The company is in the midst of prototyping the new aircraft's seats with Optimares, the Italian seat-manufacturing company, because it wanted to improve the lumbar support and length of the headrests.
“When people travel together, they really do become buddies,” Kalczak says, “so encouraging the ability to interact and connect is a part of wellness, too.” Hence the roomy seats with accompanying ottomans, all outfitted in Poltrona Frau leather from Italy. The ottomans allow guests to either stretch out and relax on their own or invite another passenger to sit across from them and talk. Then there’s The Lounge or The Living Room—the social space where guests can congregate and interact with the food masters in flight. The kitchen galley follows a traditional plane’s design, but Four Seasons has added an additional work surface for the chef so it’s not just a heat-and-serve operation, but also a place where fresh ingredients can be added and prepared for a “crafted” meal.
One won't find your average airline bathroom onboard, either. Generously sized with a higher-than-standard ceiling for its kind, the bathroom is meant to evoke a more “residential” feel. “We even obsessed over the faucets and the sink,” Kalczak points out, “and tested it here in our R&D studio, fully plumbed, so we could be sure that the flow of water was right. Sometimes faucets will kick water up and splash—so every detail of that bathroom was excruciatingly tested and conceived.”

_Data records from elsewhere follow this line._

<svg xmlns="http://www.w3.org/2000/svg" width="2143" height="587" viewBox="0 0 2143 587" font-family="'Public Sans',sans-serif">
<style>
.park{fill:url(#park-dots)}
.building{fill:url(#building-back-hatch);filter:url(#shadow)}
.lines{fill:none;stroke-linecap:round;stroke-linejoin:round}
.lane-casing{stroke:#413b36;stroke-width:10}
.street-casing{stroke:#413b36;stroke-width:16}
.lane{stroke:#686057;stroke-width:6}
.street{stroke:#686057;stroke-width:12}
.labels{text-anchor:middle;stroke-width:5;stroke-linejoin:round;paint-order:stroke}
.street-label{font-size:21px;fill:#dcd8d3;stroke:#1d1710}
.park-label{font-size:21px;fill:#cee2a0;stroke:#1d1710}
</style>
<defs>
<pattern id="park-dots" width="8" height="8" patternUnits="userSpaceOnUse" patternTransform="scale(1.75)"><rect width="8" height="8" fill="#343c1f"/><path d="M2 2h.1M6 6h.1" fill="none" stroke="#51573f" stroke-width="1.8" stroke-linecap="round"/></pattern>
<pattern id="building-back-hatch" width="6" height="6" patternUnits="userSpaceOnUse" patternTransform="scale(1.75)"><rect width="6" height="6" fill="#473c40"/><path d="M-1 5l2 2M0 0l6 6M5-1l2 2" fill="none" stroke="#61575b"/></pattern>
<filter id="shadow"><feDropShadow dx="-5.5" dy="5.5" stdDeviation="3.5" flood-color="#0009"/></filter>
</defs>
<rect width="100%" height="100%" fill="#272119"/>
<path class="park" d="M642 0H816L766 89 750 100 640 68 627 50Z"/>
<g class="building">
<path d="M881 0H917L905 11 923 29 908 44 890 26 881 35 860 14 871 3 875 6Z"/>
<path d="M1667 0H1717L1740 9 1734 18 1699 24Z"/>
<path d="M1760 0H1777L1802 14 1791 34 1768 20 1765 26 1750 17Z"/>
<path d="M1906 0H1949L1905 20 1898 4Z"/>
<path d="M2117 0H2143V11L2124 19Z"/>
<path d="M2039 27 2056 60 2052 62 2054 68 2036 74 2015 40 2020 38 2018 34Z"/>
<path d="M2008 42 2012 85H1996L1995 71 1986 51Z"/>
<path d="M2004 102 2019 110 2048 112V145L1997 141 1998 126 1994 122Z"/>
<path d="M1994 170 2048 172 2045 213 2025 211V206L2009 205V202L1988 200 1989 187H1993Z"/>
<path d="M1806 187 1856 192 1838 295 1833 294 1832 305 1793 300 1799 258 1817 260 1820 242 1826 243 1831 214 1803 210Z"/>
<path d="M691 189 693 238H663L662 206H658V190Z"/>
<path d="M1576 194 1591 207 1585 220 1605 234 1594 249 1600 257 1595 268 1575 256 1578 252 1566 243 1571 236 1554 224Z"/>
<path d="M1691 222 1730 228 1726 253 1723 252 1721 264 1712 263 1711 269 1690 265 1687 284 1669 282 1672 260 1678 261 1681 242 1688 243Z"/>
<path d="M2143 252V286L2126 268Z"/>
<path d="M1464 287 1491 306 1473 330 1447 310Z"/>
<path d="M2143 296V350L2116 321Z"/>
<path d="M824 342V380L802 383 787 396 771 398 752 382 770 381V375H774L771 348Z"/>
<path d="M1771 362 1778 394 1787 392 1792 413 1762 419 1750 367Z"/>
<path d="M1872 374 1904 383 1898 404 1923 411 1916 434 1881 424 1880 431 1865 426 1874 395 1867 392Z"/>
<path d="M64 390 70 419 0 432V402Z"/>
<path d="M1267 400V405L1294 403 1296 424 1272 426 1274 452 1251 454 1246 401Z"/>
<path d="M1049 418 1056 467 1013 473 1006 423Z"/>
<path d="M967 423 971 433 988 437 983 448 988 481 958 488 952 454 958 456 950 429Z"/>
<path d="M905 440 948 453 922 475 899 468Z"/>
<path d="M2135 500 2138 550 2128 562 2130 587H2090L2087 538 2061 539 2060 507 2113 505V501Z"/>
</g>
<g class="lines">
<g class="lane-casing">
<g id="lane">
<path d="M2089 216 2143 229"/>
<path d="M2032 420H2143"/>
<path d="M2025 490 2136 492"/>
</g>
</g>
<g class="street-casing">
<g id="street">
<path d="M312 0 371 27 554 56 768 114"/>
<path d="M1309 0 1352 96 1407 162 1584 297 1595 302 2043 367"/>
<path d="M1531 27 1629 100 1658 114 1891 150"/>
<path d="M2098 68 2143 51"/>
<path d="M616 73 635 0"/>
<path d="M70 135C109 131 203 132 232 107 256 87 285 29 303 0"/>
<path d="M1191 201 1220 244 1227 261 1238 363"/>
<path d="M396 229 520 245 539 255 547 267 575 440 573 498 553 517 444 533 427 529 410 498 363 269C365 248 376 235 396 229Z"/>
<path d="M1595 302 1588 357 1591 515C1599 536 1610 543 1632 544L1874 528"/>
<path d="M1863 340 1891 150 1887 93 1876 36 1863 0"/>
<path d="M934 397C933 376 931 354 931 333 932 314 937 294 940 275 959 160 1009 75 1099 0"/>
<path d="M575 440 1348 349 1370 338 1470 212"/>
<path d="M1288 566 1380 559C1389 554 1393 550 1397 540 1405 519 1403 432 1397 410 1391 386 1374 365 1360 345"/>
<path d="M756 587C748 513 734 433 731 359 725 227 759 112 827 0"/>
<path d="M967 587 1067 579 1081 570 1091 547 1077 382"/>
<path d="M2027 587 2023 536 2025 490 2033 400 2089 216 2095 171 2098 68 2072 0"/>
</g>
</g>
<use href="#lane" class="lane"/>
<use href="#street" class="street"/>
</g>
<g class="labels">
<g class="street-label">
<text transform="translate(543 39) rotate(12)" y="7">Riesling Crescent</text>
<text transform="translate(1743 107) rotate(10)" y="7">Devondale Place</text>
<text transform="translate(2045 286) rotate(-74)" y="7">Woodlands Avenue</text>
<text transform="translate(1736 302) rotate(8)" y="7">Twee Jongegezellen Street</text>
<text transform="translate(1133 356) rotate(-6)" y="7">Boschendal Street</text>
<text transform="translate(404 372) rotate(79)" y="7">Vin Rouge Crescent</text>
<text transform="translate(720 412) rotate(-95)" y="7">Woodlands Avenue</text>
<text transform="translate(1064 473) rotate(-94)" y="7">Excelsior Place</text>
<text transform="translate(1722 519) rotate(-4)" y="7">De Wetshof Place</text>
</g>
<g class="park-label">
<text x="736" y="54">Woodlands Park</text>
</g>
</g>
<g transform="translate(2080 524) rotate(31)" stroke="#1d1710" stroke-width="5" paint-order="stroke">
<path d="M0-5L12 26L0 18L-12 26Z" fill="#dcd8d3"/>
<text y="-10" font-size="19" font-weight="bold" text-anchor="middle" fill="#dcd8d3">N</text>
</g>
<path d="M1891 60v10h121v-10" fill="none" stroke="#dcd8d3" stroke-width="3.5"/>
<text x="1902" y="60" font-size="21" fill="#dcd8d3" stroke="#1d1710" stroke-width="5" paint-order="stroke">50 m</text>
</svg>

The onboard lavatory was meant to have a more residential feel, hence the stone finishes, lacquered wood surfaces, and enlarged vanity.

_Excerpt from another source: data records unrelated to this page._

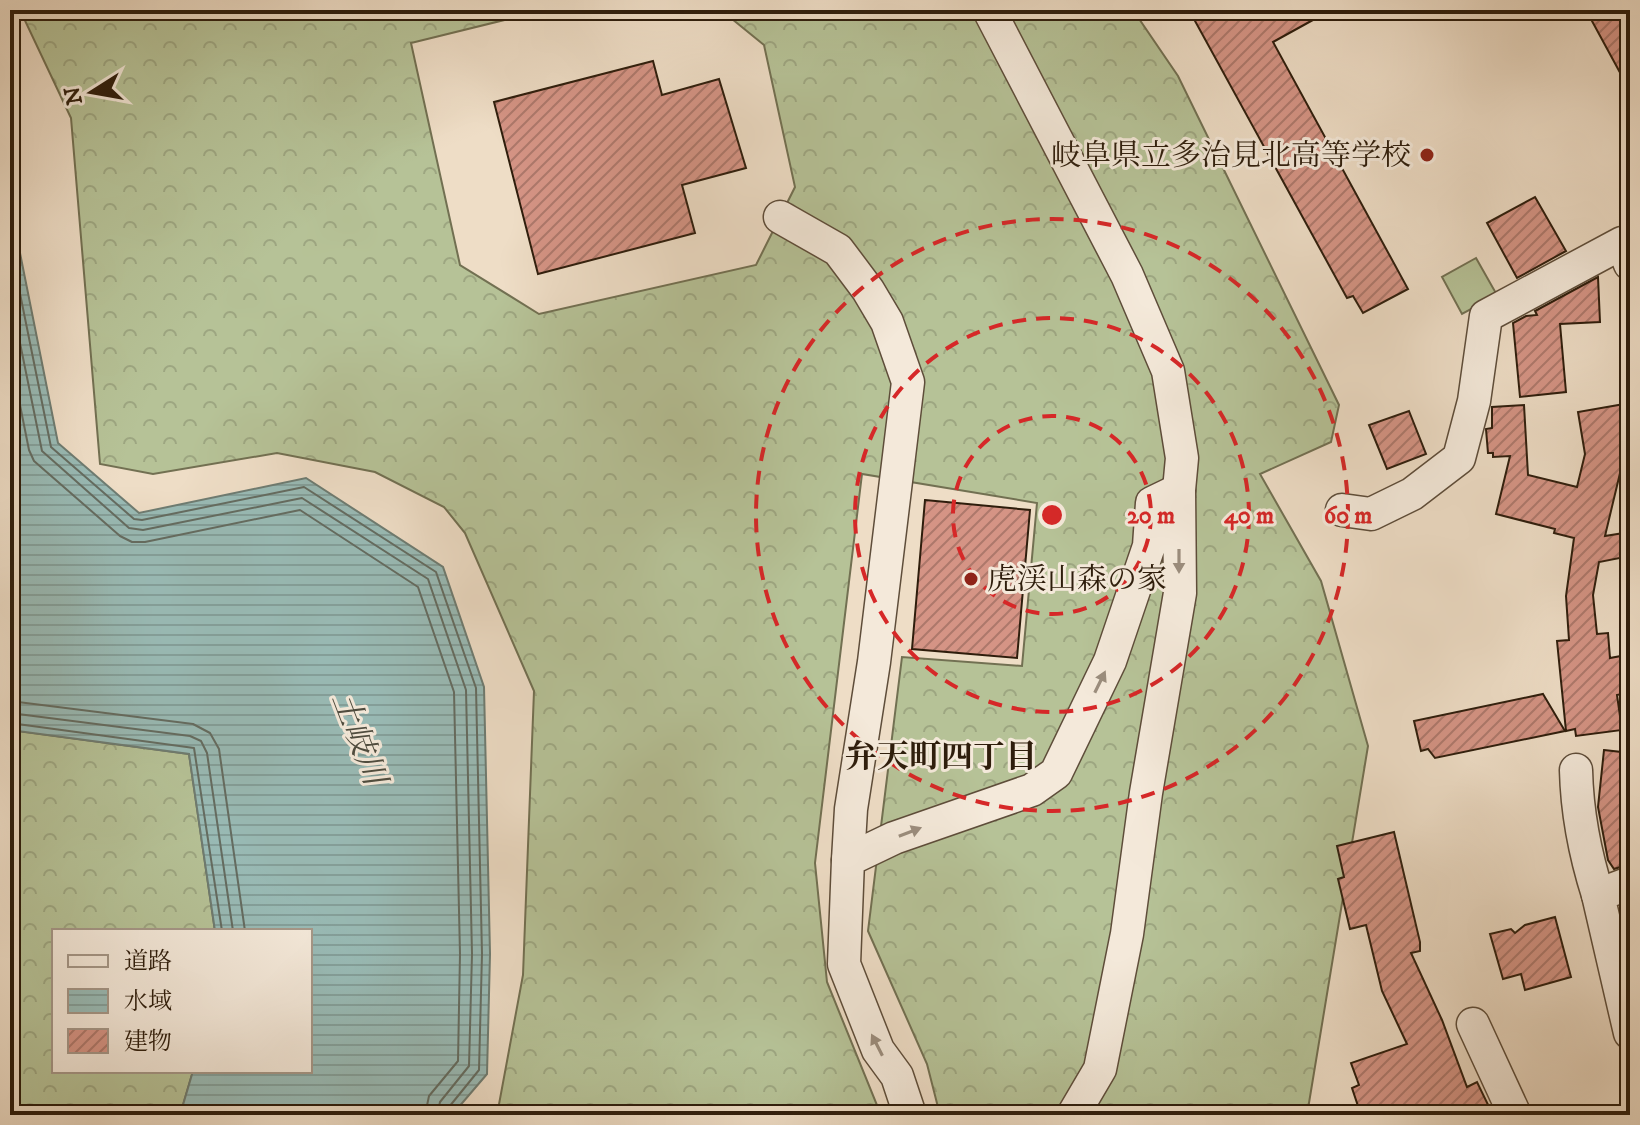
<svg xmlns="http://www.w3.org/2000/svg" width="1640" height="1125" font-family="'IM FELL DW Pica','Noto Serif JP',serif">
<defs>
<pattern id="forest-crowns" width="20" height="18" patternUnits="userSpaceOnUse" patternTransform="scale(2)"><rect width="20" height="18" fill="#b6c297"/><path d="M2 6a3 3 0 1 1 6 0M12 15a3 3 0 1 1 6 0" fill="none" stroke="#9da681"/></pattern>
<pattern id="water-rules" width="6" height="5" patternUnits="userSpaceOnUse" patternTransform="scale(2)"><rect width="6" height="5" fill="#99bbb6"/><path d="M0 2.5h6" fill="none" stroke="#84a09b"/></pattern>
<pattern id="building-hatch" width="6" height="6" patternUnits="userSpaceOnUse" patternTransform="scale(2)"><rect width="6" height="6" fill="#d59485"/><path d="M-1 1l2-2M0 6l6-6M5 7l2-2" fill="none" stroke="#ad786b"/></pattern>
</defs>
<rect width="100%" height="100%" fill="#eeddc6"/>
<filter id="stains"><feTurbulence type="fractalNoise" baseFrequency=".0025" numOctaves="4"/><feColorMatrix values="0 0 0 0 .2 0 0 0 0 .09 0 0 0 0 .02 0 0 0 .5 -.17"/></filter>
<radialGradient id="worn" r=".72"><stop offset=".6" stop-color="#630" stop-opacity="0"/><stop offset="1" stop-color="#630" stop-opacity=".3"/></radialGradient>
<g fill="url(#forest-crowns)" stroke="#727052" stroke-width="2">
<polygon points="20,10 545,10 411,43 460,265 539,314 756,265 795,187 764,45 721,10 1133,10 1178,76 1339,405 1331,442 1260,474 1321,581 1368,746 1307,1115 940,1115 927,1064 868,931 902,657 1022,666 1037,503 862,474 815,863 827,982 881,1115 497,1115 523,975 534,691 465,533 444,507 375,472 277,453 153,474 100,464 71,118"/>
<polygon points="10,730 189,754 215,931 54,931 54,1071 193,1071 180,1115 10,1115"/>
</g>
<polygon fill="#b6c297" stroke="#727052" stroke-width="2" points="1476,258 1497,295 1462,314 1442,277"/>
<polygon fill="url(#water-rules)" stroke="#6e7c72" stroke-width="2" points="10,203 58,443 139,513 306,478 443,567 484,687 490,954 487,1074 452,1115 180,1115 193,1071 310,1071 310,931 215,931 189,754 10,730"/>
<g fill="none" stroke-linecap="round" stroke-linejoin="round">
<g stroke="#646c61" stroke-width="2">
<polyline points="10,244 51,447 134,519 142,520 304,487 436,572 476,688 482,954 479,1070 449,1107 447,1115"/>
<polyline points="10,294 42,451 129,528 143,530 302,498 428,579 466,690 472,954 469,1066 440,1102 437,1115"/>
<polyline points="10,355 29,450 34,461 120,536 132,542 145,542 300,510 418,587 454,692 460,954 458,1061 429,1096 425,1115"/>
<polyline points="10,701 193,724 210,733 219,749 245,931"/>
<polyline points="10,713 190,736 201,741 207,753 233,931"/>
<polyline points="10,723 194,748 222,931"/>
</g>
</g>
<g fill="url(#building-hatch)" stroke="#2e1d0c" stroke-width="2">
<polygon points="1189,10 1331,10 1273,42 1408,289 1363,313 1353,296 1347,298"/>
<polygon points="1586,10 1630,10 1630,91"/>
<polygon points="653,61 662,95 719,79 746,168 682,185 695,233 538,274 494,102"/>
<polygon points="1535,197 1566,251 1517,278 1487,223"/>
<polygon points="1598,277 1600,322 1560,324 1566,392 1520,397 1513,323 1526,316 1537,315 1535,311"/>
<polygon points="1630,403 1630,468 1621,469 1605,536 1630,532 1630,556 1599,562 1593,595 1597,634 1608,633 1610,658 1621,656 1626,693 1617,695 1622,730 1576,736 1575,729 1566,731 1557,641 1569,640 1566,596 1574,538 1554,533 1555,529 1496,514 1510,456 1493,457 1493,453 1488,453 1486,429 1492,428 1492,407 1524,405 1528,475 1577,487 1585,454 1578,412"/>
<polygon points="1409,411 1426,454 1387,469 1369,425"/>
<polygon points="925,500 1030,510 1017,658 912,649"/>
<polygon points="1543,694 1565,731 1435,758 1428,749 1421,751 1414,721"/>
<polygon points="1604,750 1630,753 1630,864 1614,869 1608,860 1598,807"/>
<polygon points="1394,832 1420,942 1420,951 1411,953 1442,1020 1467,1087 1477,1082 1493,1115 1361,1115 1352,1088 1359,1085 1351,1063 1407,1044 1382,991 1366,925 1350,929 1338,879 1344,877 1337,846"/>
<polygon points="1555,917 1571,977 1525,990 1521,974 1503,979 1490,934 1511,929 1515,933 1525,925"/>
</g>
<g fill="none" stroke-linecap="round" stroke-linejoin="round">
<g stroke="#5e4d3a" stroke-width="35">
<g id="street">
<polyline points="989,10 1127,275 1168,371 1182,458 1179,490"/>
<polyline points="780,217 838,250 868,290 887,322 908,382 874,662 851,809 848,860"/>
<polyline points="1342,510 1371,514 1412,494 1459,458 1474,401 1486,316 1622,243 1630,264"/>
<path d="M1576,770C1577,813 1585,854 1598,895"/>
<polyline points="1630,883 1598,895 1630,1033"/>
<polyline points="1473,1024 1515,1115"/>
<polyline points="910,1115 897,1076 878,1050 844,964 848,860 894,838 1032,790 1056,773 1110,661 1149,546 1152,503 1179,490 1180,593 1146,793 1127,934 1100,1069 1073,1115"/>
</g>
</g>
<use href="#street" stroke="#f4e9da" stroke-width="32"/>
</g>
<defs><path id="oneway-solid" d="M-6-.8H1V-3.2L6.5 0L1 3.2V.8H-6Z" transform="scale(2)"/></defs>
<g fill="#9b8d7d">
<use href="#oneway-solid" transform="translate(1179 561) rotate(90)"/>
<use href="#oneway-solid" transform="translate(1100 682) rotate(-64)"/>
<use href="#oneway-solid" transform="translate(910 832) rotate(-21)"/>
<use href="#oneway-solid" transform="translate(877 1045) rotate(-117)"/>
</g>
<g fill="none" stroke="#d62828" stroke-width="4" stroke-dasharray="14 10">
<circle cx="1052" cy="515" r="99"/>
<circle cx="1052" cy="515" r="197"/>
<circle cx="1052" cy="515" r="296"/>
</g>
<g fill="#8f2418" stroke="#f4e9da" stroke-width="3">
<circle cx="1427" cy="155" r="8"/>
<circle cx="971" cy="579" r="8"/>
</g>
<g text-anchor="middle" stroke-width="6" stroke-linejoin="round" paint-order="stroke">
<g font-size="30" fill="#2e1d0c" stroke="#f4e9da" text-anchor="end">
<text x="1411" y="165">岐阜県立多治見北高等学校</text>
<text x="987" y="589" text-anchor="start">虎渓山森の家</text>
</g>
<g font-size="32" font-style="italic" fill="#4e4c3f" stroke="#f4e9da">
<text transform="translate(360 738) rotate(69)" y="11">土岐川</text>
</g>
<g font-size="32" font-weight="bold" fill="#2e1d0c" stroke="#f4e9da">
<text x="941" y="767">弁天町四丁目</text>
</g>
</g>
<circle cx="1052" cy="515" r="12" fill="#d62828" stroke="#f4e9da" stroke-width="4"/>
<g font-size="24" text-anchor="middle" font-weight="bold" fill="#d62828" stroke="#f4e9da" stroke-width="6" stroke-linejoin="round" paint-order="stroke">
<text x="1151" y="523">20 m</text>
<text x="1249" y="523">40 m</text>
<text x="1348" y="523">60 m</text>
</g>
<rect width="1640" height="1125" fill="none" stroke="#eeddc6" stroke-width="40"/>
<rect x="12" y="12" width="1616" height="1101" fill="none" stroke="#2e1d0c" stroke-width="4"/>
<rect x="20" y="20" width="1600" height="1085" fill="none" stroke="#2e1d0c" stroke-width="2"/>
<rect x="52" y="929" width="260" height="144" fill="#f4e9da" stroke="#a59788" stroke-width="2"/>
<rect x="68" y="955" width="40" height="12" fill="#f4e9da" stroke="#a59788" stroke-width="2"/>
<text x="124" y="969" font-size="24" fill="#2e1d0c">道路</text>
<rect x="68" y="989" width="40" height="24" fill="url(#water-rules)" stroke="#a59788" stroke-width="2"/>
<text x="124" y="1009" font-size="24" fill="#2e1d0c">水域</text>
<rect x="68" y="1029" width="40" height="24" fill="url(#building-hatch)" stroke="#a59788" stroke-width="2"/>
<text x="124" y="1049" font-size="24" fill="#2e1d0c">建物</text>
<g transform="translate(92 92) rotate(259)" stroke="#f4e9da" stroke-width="6" paint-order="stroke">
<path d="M0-6L14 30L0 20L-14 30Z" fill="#2e1d0c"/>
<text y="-12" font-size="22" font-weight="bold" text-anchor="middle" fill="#2e1d0c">N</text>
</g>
<rect width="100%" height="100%" filter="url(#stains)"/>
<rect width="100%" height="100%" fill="url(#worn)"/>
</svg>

Another thing that is smooth and not splashy is the color palette: a combination of cream and chocolate. A bespoke carpet was commissioned for the jet in a rich chocolate hue with cream accents, and cashmere throws and pillows are being produced in what the design team has coined “Toulouse rose,” in honor of the distinctive peachy-rose color of the old buildings of Toulouse, which in French is called “La Ville Rose,” or the Pink City. Not only is this “Toulouse rose” accent an elegant complement to the brown and cream base colors, but it’s also, according to Clerc, “kind of a clin d’oeil—a little wink—at the fact that that’s where the plane’s being conceived.” Curtains that subdivide the interior spaces are being done up in a lovely ombré that transitions from cream to rose, and even the nylon for the seat belts was chosen for its specific luster and color, which the team likens to espresso, in keeping with the culinary theme. Come 2021, should you find yourself fortunate enough to be fastening a seat belt for takeoff on the new Four Seasons Private Jet, go ahead and order that martini. After all, it’s part of the craft.